Larson v. Buschkamp

Decision Date26 April 1982
Docket NumberNo. 81-610,81-610
CourtUnited States Appellate Court of Illinois
Parties, 61 Ill.Dec. 732 Robert B. LARSON, Jr., a minor, Ronald Larson, a minor, and Russell Larson, a minor, by their mother and next friend, Plaintiffs, v. Helen A. BUSCHKAMP, Keystone Printing Service, Inc., d/b/a The Waukegan News- Sun and Robert B. Larson, Defendants, Helen A. BUSCHKAMP and Keystone Printing Service, Inc., d/b/a The Waukegan News-Sun, Counter-Plaintiffs-Appellants, v. Robert B. LARSON, Counter-Defendant-Appellee.

Hinshaw, Culbertson, Moelmann, Hoban & Fuller, Stanley J. Davidson and Michael F. Henrick, Chicago, for plaintiffs.

Sullivan, Smith, Hauser & Noonan, Ltd., Leo J. Sullivan, III, Waukegan, for defendants.

REINHARD, Justice:

This appeal arises from an order of the trial court dismissing a counterclaim for contribution brought by defendants Helen A. Buschkamp and Keystone Printing Service, Inc. (Keystone) against Robert B. Larson, father of the minor plaintiffs herein. Suit was brought on behalf of the minor plaintiffs by their mother against defendants Buschkamp, Keystone and Larson. Buschkamp and Keystone filed a counterclaim for contribution against Larson. Larson filed motions to dismiss both the original complaint against him and the counterclaim on the basis of the parent-child tort immunity doctrine. The trial court initially granted the motion to dismiss the complaint brought against Larson by his minor children, and after reviewing briefs and considering arguments of counsel, the trial court also dismissed the counterclaim for contribution. This interlocutory appeal pursuant to Supreme Court Rule 304(a) (73 Ill.2d R. 304(a)) only seeks review of the dismissal of the counterclaim for contribution against Larson.

The allegations in the pleadings and the court proceedings below are briefly summarized. On August 15, 1978, Robert Larson was driving his car in a northerly direction along Milwaukee Avenue, near the intersection with Grand Avenue in Lake Villa, Lake County, Illinois. In the car, as his passengers, were his children, Robert Jr., Ronald and Russell Larson, all unemancipated minors. The Larson car collided with a car owned by Keystone and operated by its employee, Helen Buschkamp, which was traveling in a southerly direction. As a result of the collision the three Larson children were injured.

» **Brief**
Carry on the Larson v. Buschkamp court opinion above, picking up right after its final sentence about the three Larson children being injured.

[Data records]
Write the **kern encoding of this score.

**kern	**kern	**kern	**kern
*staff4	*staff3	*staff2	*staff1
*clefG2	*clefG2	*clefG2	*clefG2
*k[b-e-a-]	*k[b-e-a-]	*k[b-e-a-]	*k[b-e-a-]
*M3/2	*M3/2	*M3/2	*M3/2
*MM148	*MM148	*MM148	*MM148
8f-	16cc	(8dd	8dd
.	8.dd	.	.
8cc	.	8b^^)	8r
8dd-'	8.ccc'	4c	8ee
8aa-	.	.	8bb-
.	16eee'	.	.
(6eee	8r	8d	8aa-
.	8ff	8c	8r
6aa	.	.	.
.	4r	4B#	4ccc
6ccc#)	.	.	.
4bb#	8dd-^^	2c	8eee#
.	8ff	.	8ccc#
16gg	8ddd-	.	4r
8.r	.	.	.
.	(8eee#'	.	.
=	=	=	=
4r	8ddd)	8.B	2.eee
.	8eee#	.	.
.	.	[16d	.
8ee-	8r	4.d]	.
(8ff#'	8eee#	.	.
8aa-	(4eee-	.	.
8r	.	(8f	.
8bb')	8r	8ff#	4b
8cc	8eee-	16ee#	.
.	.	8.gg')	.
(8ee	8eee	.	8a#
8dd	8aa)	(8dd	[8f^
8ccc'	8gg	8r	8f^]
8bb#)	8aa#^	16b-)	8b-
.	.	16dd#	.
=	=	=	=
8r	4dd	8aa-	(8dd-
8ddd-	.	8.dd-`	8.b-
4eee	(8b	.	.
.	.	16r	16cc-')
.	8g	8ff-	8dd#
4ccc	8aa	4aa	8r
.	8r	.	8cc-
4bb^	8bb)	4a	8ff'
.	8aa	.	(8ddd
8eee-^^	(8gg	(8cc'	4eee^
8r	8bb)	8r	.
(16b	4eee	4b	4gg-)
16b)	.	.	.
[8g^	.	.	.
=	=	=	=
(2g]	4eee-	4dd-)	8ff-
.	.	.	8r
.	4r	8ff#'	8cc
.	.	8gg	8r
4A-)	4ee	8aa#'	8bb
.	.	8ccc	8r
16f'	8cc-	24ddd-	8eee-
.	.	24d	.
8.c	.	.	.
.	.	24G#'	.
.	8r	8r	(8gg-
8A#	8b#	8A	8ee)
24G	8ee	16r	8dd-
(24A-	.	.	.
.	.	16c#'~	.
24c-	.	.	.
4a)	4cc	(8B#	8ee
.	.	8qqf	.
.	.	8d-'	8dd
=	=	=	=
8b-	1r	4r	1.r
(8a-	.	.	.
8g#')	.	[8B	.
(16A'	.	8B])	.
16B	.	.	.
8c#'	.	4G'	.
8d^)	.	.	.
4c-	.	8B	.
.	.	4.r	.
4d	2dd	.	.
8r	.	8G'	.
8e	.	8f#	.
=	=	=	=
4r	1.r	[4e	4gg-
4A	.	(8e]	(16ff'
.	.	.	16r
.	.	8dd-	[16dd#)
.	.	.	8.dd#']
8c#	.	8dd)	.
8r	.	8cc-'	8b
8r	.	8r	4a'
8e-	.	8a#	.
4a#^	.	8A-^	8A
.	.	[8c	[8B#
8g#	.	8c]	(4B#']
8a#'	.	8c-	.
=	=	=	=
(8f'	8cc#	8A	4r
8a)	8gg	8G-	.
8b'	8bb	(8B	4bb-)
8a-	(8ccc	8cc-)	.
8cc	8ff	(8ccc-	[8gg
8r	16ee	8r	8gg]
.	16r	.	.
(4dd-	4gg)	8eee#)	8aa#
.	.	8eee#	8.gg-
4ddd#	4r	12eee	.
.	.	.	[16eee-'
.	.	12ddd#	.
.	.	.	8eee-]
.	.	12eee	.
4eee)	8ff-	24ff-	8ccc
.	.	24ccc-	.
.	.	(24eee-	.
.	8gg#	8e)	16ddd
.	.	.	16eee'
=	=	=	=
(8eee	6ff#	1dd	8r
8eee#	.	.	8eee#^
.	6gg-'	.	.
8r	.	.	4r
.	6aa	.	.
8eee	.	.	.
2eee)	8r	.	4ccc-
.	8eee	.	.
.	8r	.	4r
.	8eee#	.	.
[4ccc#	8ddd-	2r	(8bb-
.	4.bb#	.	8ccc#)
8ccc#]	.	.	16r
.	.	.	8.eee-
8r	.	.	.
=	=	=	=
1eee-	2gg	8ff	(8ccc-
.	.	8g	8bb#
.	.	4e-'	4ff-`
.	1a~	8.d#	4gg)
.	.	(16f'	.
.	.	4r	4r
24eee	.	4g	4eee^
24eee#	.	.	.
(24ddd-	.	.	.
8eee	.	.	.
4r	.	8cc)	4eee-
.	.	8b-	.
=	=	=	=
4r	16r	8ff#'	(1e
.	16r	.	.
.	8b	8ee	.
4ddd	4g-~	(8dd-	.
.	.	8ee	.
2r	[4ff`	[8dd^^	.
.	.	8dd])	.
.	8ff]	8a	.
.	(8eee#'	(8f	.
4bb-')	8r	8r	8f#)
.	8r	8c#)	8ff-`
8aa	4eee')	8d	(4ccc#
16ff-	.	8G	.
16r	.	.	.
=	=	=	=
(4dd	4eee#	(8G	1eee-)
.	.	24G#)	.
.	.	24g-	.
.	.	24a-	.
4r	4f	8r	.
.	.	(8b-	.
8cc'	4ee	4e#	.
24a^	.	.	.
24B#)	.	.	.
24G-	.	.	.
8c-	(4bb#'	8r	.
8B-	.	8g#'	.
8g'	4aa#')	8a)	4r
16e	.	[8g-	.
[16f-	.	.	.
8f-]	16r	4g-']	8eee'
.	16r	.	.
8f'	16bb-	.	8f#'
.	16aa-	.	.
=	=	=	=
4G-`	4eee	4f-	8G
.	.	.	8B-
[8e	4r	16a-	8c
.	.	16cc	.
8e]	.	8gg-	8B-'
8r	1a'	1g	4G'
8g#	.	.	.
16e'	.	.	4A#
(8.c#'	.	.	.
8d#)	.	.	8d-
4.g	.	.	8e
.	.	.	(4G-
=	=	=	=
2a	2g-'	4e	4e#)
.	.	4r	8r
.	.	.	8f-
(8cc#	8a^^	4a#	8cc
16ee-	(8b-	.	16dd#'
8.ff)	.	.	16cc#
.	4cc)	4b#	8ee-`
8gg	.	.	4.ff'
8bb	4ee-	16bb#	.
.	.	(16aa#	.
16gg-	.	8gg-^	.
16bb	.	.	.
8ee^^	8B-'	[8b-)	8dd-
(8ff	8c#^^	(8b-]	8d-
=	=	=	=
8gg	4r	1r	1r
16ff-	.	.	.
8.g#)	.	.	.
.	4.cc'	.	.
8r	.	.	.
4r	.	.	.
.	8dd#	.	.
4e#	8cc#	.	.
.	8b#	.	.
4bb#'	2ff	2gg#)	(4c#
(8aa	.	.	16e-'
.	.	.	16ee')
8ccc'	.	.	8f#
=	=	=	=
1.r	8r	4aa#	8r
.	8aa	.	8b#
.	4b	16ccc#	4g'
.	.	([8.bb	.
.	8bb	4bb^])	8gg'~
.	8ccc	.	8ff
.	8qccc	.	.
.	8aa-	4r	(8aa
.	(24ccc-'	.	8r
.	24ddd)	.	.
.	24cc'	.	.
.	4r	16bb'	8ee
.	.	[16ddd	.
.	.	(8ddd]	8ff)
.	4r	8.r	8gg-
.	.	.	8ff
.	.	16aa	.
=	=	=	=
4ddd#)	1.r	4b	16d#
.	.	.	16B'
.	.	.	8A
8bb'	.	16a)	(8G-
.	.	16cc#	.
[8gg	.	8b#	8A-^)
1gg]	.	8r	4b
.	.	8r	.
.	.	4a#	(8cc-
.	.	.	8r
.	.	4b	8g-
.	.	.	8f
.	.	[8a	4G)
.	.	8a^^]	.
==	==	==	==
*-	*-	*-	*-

» **Task output**
On August 15, 1980, Marie Larson, as mother and next friend of the Larson children, filed a complaint alleging a cause of action for negligence against Helen Buschkamp, Keystone and Robert Larson. The complaint alleged that both defendant drivers were guilty of the negligent operation of their respective motor vehicles.

On November 13, 1980, Buschkamp and Keystone filed a counterclaim seeking contribution from Robert Larson, plaintiffs' father. The counterclaim alleged that Larson was guilty of negligence in the operation of his motor vehicle by driving at an excessive rate of speed, failing to keep a proper lookout, failing to control his vehicle, failing to apply his brakes, failing to yield the right-of-way, failing to decrease the speed of his vehicle to avoid a collision, and otherwise being negligent and careless in his conduct. It further alleged that if judgment is entered against them and in favor of the plaintiffs, that pursuant to Ill.Rev.Stat.1979, ch. 70, par. 302(a) allowing for contribution among joint tortfeasors, they were entitled to contribution from Larson commensurate with his degree of fault found to have contributed to the occurrence.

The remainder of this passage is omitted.